- _WORK TASK_
Scan the entries below for the string "them" and copy every line where it turns up.

- _MATERIAL SUPPLIED_
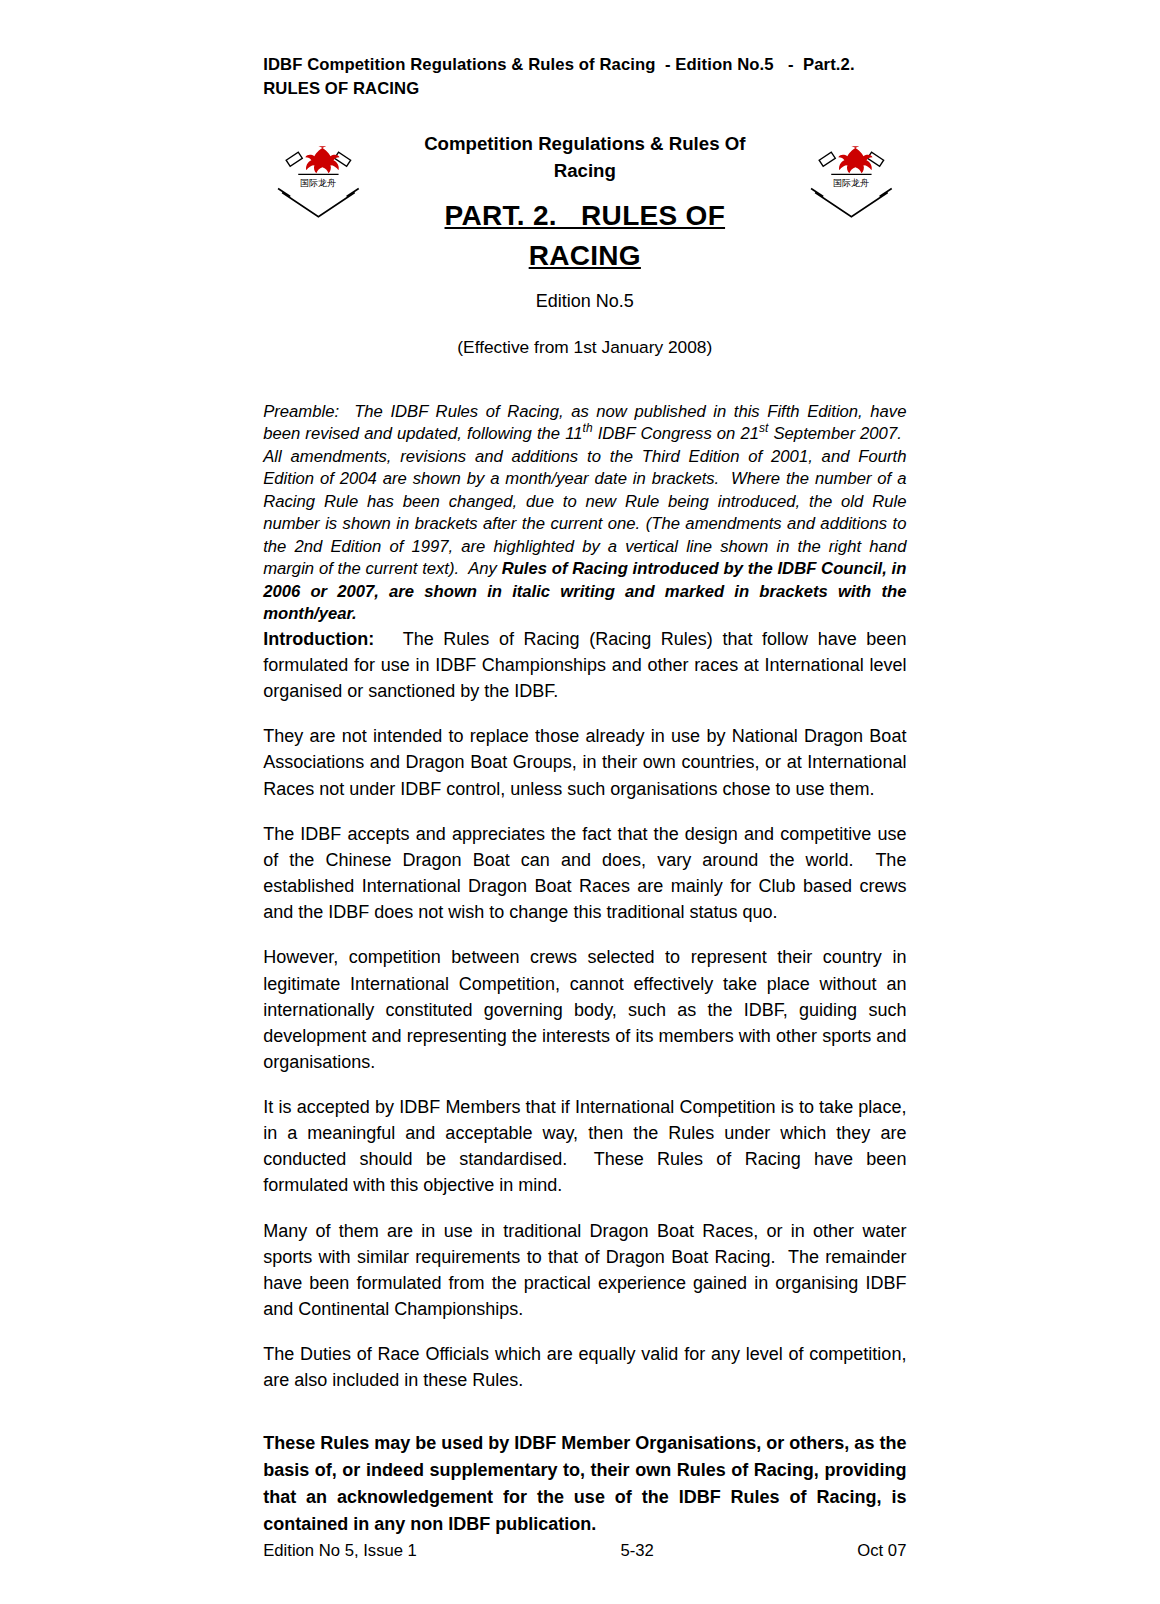IDBF Competition Regulations & Rules of Racing - Edition No.5 - Part.2. RULES OF RACING
国际龙舟
国际龙舟
Competition Regulations & Rules Of Racing
PART. 2. RULES OF RACING
Edition No.5
(Effective from 1st January 2008)
Preamble: The IDBF Rules of Racing, as now published in this Fifth Edition, have been revised and updated, following the 11th IDBF Congress on 21st September 2007. All amendments, revisions and additions to the Third Edition of 2001, and Fourth Edition of 2004 are shown by a month/year date in brackets. Where the number of a Racing Rule has been changed, due to new Rule being introduced, the old Rule number is shown in brackets after the current one. (The amendments and additions to the 2nd Edition of 1997, are highlighted by a vertical line shown in the right hand margin of the current text). Any Rules of Racing introduced by the IDBF Council, in 2006 or 2007, are shown in italic writing and marked in brackets with the month/year.
Introduction: The Rules of Racing (Racing Rules) that follow have been formulated for use in IDBF Championships and other races at International level organised or sanctioned by the IDBF.
They are not intended to replace those already in use by National Dragon Boat Associations and Dragon Boat Groups, in their own countries, or at International Races not under IDBF control, unless such organisations chose to use them.
The IDBF accepts and appreciates the fact that the design and competitive use of the Chinese Dragon Boat can and does, vary around the world. The established International Dragon Boat Races are mainly for Club based crews and the IDBF does not wish to change this traditional status quo.
However, competition between crews selected to represent their country in legitimate International Competition, cannot effectively take place without an internationally constituted governing body, such as the IDBF, guiding such development and representing the interests of its members with other sports and organisations.
It is accepted by IDBF Members that if International Competition is to take place, in a meaningful and acceptable way, then the Rules under which they are conducted should be standardised. These Rules of Racing have been formulated with this objective in mind.
Many of them are in use in traditional Dragon Boat Races, or in other water sports with similar requirements to that of Dragon Boat Racing. The remainder have been formulated from the practical experience gained in organising IDBF and Continental Championships.
The Duties of Race Officials which are equally valid for any level of competition, are also included in these Rules.
These Rules may be used by IDBF Member Organisations, or others, as the basis of, or indeed supplementary to, their own Rules of Racing, providing that an acknowledgement for the use of the IDBF Rules of Racing, is contained in any non IDBF publication.
Edition No 5, Issue 1
5-32
Oct 07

- _RESULT_
They are not intended to replace those already in use by National Dragon Boat Associations and Dragon Boat Groups, in their own countries, or at International Races not under IDBF control, unless such organisations chose to use them.
Many of them are in use in traditional Dragon Boat Races, or in other water sports with similar requirements to that of Dragon Boat Racing. The remainder have been formulated from the practical experience gained in organising IDBF and Continental Championships.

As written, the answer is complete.